Barbara Burdette, who knew the 26 people killed in the massacre and as well as the 20 wounded, is ready to see her church hire armed security, or allow congregants to carry their own concealed firearms for self-defense.

“God is our protector,” said Burdette, 62, “but I do still think that we need to have people with conceal carry.”

Her pastor at the First Baptist Church of La Vernia, a one-story brick sanctuary 7 miles from the shooting scene, said the issue of guns in church requires a delicate balance between providing safety instead of fear.

Arming parishioners is not the only option. At the historic black church in Charleston, South Carolina, where a white gunman killed nine at a June 2015 bible study session, uniformed police officers now attend regular worship services.

“It’s part of our new normal,” said Reverend Eric Manning at Emanuel African Methodist Episcopal Church, by phone. He said the church also created in-house security, as have most black churches in the region.

Muslim and Jewish institutions for years have added security measures to address the threat of violence and hate crimes. The Council on American-Islamic Relations (CAIR) stresses the importance of security cameras, strong doors and clearing brush away from buildings so attackers have no place to hide.

A law enforcement vehicle prominently parked in front of a house of worship is also a strong deterrent to crime, said Claude Pichard, director of Training Force USA, which worked with churches across the country to improve security after the Charleston shooting.

The question of enabling, or even encouraging, parishioners to shoot back is a discussion particularly important to communities where guns are a part of life, such as rural Texas.

In Sutherland Springs, the shooter was confronted as he left the church by a resident who shot and wounded him.

Texas Attorney General Ken Paxton told Fox News that churches should consider whether they wanted parishioners to be armed as a way of preventing another tragedy.

His state allows for the concealed carrying of handguns by licensed owners. It is not clear exactly how First Baptist Church, where the shooting occurred, addressed gun issues.

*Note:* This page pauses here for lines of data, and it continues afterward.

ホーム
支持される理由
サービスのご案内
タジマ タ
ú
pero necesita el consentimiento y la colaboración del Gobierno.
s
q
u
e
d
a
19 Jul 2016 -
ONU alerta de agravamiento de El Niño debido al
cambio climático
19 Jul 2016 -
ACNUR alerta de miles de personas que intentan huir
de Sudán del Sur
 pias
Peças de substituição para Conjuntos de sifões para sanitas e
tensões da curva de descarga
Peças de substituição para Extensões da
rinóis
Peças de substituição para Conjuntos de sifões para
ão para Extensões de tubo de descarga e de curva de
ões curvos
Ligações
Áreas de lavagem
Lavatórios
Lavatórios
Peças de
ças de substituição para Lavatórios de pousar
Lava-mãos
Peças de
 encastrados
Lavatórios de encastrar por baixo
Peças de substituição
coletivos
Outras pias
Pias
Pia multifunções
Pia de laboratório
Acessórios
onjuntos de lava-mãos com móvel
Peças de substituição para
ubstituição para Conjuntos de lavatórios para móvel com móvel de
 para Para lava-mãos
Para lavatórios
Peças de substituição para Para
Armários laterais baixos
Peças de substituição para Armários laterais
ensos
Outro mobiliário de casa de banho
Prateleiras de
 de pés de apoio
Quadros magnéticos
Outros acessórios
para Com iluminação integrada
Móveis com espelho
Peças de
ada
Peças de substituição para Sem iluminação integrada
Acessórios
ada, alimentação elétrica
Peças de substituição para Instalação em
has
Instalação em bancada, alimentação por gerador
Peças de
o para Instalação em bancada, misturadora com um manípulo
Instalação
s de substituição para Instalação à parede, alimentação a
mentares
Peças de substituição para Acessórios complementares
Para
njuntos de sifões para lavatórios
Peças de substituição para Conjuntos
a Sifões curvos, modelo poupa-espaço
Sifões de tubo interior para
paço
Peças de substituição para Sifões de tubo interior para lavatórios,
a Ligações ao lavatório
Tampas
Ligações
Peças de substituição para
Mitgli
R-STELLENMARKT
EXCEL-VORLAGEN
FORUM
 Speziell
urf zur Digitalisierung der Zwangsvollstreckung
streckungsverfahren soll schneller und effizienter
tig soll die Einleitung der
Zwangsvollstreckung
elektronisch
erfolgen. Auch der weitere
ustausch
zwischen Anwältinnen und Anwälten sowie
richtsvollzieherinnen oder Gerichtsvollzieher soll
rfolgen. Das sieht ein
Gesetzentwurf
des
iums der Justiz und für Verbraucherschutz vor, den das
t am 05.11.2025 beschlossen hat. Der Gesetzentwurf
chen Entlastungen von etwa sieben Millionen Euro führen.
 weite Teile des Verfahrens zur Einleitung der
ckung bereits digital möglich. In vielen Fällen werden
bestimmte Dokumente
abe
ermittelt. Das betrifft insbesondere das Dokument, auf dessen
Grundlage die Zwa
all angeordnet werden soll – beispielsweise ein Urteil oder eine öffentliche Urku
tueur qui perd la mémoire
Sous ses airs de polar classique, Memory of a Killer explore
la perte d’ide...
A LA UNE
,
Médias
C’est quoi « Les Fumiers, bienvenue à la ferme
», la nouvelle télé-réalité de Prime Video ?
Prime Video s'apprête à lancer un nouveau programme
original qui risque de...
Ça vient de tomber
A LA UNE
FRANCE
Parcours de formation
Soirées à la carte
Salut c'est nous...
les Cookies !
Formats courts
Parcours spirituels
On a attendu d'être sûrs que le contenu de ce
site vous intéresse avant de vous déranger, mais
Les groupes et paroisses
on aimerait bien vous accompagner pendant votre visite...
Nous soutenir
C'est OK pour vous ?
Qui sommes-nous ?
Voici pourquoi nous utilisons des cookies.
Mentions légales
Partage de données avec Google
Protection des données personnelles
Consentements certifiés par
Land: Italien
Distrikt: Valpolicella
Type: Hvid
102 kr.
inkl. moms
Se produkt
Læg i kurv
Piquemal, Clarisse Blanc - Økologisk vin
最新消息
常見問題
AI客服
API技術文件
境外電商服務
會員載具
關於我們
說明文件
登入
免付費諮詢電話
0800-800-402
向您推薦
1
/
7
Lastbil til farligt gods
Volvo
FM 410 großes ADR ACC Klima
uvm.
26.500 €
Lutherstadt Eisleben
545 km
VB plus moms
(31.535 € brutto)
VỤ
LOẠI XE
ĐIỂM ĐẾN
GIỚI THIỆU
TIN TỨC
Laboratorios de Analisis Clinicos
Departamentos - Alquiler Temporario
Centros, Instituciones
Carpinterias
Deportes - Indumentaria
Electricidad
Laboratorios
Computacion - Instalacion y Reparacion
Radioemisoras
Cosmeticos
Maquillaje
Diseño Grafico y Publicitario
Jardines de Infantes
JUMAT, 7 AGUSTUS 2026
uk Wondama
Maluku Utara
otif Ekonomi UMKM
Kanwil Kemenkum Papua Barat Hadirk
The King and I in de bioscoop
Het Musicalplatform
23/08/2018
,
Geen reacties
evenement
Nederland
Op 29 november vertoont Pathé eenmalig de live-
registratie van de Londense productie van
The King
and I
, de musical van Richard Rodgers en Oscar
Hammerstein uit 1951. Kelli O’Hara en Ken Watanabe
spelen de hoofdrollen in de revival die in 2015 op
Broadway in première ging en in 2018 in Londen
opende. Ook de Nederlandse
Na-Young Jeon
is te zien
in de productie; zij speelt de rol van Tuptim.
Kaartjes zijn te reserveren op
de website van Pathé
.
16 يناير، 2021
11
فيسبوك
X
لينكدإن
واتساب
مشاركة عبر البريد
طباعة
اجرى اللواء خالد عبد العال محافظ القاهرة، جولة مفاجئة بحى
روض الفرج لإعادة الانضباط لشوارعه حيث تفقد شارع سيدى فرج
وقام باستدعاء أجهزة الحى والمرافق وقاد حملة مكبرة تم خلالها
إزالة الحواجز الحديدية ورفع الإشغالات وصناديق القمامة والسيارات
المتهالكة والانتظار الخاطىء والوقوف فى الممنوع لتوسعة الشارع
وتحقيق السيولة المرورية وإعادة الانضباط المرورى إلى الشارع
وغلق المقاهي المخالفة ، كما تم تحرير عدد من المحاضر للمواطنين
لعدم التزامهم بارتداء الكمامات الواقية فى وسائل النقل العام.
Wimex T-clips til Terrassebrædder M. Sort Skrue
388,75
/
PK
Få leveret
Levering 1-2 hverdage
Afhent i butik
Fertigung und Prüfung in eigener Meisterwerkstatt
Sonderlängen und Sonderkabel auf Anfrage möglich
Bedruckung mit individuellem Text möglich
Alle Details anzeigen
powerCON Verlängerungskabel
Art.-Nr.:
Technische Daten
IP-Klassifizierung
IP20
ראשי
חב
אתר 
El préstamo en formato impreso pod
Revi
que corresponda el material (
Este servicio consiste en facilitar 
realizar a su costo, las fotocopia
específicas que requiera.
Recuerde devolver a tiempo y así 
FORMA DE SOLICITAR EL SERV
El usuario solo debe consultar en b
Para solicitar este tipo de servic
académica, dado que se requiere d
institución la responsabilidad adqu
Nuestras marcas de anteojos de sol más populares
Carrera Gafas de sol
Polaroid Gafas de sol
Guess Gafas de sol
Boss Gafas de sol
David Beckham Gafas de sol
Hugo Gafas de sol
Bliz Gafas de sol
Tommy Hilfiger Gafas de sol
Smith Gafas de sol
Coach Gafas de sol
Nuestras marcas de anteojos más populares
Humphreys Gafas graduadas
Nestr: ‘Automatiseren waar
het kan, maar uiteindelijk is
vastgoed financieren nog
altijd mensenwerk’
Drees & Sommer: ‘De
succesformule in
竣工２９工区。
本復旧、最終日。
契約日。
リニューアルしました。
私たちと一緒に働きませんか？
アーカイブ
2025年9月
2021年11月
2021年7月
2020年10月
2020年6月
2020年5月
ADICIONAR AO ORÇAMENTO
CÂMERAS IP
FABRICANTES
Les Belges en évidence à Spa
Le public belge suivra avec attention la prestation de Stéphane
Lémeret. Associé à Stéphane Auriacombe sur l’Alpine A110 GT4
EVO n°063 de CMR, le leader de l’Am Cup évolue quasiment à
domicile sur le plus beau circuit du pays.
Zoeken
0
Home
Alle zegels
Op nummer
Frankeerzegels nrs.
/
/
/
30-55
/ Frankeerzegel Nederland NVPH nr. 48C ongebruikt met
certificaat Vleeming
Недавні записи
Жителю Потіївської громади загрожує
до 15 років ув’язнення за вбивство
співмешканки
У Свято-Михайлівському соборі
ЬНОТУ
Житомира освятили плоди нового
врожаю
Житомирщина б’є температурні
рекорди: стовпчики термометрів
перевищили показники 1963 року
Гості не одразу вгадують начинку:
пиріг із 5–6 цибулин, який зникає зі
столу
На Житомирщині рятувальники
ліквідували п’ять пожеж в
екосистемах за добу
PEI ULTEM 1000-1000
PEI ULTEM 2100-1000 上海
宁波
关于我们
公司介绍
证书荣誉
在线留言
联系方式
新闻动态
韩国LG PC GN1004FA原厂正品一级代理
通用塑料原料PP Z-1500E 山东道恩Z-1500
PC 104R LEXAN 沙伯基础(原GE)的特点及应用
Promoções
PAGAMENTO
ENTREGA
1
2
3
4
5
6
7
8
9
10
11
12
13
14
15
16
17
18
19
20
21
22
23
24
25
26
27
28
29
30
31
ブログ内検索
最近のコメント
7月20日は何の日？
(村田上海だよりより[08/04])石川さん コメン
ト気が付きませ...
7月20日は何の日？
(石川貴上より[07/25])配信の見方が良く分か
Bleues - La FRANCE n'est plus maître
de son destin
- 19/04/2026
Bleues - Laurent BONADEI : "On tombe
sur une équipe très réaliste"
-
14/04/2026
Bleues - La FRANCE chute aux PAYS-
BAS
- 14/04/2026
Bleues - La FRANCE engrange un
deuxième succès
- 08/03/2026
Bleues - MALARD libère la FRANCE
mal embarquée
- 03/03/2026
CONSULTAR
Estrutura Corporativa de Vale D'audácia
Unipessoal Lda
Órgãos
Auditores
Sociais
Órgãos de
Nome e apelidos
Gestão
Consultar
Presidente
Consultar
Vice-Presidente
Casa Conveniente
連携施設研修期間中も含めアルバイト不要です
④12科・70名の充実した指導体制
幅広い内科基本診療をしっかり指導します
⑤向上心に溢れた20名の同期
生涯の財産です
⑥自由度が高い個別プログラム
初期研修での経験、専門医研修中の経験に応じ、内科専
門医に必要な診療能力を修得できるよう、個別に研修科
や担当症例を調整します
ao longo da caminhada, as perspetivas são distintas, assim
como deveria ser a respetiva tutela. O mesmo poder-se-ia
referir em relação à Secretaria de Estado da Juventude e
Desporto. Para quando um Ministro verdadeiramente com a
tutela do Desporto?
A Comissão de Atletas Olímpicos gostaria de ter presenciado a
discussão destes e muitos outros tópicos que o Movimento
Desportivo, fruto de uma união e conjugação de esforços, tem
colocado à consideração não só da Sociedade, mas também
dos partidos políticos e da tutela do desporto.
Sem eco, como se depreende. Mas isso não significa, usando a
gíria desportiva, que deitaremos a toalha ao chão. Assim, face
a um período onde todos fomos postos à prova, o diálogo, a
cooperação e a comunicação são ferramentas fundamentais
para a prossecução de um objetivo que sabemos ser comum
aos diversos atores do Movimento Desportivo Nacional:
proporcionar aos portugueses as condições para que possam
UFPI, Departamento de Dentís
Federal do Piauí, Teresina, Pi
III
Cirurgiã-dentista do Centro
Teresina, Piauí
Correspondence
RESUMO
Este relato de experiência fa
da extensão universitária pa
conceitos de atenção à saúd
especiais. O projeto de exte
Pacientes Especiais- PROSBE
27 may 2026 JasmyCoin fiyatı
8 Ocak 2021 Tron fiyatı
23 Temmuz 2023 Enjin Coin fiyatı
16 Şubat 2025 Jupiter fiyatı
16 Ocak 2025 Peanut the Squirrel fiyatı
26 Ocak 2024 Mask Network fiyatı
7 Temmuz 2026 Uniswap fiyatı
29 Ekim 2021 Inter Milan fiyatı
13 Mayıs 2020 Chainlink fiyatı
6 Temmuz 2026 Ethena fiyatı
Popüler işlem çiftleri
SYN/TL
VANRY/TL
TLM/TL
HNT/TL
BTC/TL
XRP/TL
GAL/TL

A sheriff in Williamson County, Texas, a two-hour drive from the massacre, expects to discuss arming parishioners at a church security summit he is organizing in the wake of the attack. He said churches have a responsibility to ensure that responding officers can distinguish a protector from the assailant.

“What are you doing to make sure we don’t have a friendly on friendly fire?” said Sheriff Robert Chody by phone.

New Life Church, a congregation of 10,000 people in Colorado Springs, Colorado, requires churchgoers to leave their guns in their vehicles, a decade after it was the scene of a deadly shooting that killed two. A parishioner trained in church security used a firearm to wound the shooter, preventing greater carnage, said pastor Brady Boyd.

“Pastors are now waking up to this reality that we are not living in Mayberry anymore,” he said, referring to the fictitious North Carolina hometown on the “Andy Griffith Show,” a long-running 1960s television comedy.

He pointed out that no church could have security in place to withstand an attack by a military-trained shooter using an assault rifle, the scenario that unfolded this weekend in Texas.

About 10 miles from the shooting, Floresville Christian Fellowship Pastor Bennie Herrera said he needed to re-examine security but knows there is only so much that can be done.

“We will not be gripped by fear,” he said. “Faith will rise up and we will come together,” he said.